Not a whiff of scandal has tarnished his reputation during his seven years of active duty in Belize, and if he has kept himself aloof from the hoi polloi, it is with good reason.

He became Chief Justice of Belize in succession to Justice Abdulai Conteh and has three more years to complete his tenure before mandatory retirement.
During his time with us, Chief Justice Benjamin has worked with vigour to bring about criminal justice reform and for a more adequate annual budget for the work of the Supreme Court in Belize. He has supervised the computerization of Supreme Court records and spoken up in favour of a witness protection program.
He has presided over the most crowded, most stressful times in the history of the Supreme Court of Belize.

We understand the predicament of the Belize Bar Association.
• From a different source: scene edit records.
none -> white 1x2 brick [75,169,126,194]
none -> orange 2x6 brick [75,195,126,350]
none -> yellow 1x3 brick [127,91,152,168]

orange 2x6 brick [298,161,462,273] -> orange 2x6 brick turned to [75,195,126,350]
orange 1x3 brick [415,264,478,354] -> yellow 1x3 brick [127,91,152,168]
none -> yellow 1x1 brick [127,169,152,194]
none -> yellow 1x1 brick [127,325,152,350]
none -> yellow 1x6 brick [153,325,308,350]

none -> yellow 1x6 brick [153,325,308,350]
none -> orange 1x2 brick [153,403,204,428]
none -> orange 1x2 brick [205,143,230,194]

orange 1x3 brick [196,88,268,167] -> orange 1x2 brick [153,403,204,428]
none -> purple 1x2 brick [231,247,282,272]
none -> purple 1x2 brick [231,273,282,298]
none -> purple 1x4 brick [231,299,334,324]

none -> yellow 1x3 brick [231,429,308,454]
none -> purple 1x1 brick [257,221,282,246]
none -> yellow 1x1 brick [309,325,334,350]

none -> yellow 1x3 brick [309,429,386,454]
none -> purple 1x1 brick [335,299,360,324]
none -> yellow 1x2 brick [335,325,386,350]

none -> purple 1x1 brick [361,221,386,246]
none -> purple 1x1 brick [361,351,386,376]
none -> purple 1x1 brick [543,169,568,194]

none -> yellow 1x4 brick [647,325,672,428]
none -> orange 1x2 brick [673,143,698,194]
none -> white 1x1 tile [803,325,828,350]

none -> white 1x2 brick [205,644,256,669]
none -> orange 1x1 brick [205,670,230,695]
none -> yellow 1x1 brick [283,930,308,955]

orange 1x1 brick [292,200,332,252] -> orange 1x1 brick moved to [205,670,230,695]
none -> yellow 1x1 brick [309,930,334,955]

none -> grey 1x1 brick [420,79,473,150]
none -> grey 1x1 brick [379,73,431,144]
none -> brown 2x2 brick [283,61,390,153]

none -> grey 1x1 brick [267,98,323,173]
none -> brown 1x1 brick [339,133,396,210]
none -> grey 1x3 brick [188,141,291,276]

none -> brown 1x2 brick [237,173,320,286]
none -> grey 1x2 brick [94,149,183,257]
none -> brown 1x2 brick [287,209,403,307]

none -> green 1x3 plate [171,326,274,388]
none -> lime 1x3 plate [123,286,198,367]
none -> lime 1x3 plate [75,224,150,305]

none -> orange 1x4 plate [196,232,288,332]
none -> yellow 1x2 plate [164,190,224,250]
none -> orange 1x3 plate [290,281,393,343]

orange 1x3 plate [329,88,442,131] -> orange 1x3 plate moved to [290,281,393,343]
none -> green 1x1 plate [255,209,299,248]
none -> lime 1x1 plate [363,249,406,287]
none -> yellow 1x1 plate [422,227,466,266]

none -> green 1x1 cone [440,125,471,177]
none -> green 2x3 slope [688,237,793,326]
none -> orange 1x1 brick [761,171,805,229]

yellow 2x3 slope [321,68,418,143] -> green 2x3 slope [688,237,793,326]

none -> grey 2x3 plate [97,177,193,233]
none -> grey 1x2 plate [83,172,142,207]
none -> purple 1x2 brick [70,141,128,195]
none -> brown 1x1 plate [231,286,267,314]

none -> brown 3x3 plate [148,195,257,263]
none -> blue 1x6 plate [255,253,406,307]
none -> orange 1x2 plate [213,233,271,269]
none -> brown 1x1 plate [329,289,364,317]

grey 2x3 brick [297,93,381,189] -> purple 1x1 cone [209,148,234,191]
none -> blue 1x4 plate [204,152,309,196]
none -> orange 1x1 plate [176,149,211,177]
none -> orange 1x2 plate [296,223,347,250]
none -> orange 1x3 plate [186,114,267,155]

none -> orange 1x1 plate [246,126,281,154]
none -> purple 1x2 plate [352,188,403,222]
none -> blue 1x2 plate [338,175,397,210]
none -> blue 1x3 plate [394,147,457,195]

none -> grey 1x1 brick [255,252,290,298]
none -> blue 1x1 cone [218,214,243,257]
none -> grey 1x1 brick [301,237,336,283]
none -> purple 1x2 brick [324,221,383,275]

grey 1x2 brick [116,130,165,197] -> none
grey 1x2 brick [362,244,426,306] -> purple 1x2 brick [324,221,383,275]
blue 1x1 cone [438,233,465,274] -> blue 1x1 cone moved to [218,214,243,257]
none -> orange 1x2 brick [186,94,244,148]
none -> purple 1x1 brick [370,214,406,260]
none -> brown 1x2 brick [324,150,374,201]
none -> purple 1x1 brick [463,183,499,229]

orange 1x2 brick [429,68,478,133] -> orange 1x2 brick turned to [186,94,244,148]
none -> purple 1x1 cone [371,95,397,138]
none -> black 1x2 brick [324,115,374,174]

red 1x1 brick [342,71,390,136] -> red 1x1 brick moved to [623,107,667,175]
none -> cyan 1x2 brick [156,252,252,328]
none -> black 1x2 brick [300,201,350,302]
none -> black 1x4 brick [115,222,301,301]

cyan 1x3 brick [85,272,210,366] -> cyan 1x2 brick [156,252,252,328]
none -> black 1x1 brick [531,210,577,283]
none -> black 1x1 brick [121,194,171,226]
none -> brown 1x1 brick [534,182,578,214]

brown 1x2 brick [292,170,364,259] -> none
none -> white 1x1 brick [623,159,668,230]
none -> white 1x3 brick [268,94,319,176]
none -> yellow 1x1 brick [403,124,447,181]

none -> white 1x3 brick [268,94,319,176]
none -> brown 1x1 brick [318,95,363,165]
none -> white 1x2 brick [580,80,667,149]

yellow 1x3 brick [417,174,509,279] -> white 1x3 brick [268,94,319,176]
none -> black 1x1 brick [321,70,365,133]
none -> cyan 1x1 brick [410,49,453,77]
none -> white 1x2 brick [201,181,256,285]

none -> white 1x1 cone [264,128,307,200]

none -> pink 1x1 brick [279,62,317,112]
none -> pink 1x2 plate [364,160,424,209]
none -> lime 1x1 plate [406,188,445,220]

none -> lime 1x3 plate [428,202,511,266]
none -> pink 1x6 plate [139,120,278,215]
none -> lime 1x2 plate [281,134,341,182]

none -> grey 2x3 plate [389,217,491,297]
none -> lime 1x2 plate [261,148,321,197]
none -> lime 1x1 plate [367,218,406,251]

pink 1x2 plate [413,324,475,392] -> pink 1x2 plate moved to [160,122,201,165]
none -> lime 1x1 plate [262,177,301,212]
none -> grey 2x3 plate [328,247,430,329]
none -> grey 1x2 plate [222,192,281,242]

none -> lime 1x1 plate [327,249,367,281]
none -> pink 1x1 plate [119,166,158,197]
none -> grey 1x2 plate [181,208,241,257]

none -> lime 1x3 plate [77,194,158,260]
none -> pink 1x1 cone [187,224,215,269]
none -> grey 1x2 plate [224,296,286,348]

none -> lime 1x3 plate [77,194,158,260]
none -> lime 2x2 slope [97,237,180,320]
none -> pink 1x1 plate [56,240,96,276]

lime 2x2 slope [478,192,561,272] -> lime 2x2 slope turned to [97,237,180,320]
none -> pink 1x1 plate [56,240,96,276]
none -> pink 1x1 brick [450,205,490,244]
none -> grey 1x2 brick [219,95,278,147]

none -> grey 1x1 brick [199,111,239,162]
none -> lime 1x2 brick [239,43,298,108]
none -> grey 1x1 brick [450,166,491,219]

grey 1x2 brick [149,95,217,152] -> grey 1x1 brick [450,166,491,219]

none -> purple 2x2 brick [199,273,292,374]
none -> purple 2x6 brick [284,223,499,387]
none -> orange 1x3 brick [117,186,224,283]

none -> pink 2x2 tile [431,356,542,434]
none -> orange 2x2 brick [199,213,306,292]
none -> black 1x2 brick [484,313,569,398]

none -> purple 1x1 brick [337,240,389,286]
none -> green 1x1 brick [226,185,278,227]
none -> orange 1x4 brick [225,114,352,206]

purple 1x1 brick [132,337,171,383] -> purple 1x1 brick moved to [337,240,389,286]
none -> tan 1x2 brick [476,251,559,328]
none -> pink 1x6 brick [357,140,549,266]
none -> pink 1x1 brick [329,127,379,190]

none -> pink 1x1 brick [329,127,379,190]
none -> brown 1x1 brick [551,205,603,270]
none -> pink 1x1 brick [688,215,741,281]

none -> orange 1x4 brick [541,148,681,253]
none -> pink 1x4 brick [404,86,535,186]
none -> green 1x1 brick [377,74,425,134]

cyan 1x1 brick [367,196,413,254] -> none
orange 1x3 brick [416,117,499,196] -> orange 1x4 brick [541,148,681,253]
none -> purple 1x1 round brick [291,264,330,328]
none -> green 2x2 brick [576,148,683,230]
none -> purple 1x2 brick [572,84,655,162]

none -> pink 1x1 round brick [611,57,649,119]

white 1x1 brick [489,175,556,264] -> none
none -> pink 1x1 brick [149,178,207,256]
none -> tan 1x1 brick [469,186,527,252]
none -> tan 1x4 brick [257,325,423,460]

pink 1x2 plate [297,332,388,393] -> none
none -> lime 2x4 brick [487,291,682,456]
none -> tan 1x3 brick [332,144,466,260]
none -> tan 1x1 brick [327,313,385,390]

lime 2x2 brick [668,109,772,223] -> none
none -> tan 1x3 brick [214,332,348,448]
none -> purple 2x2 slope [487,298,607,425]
Lawyers can’t make a decent living if the justice system does not move apace with the times. Justice delayed is justice denied!

But pace is only one aspect of Supreme Court work. A quicker pace is not to be pursued at the cost of thoroughness or care that the mills of justice which traditionally grind slowly, also grind exceedingly fine.

We would like to suggest that the concern of the Belize Bar Association is misdirected. Instead of blaming the Chief Justice for the slow pace in an expanding environment, they should direct their concern to Belmopan, to provide one or two more justices to shoulder the extra load.

We feel confident that the Prime Minister, who is himself an attorney at law, will look with favour on their plight and respond as best he can under the circumstances.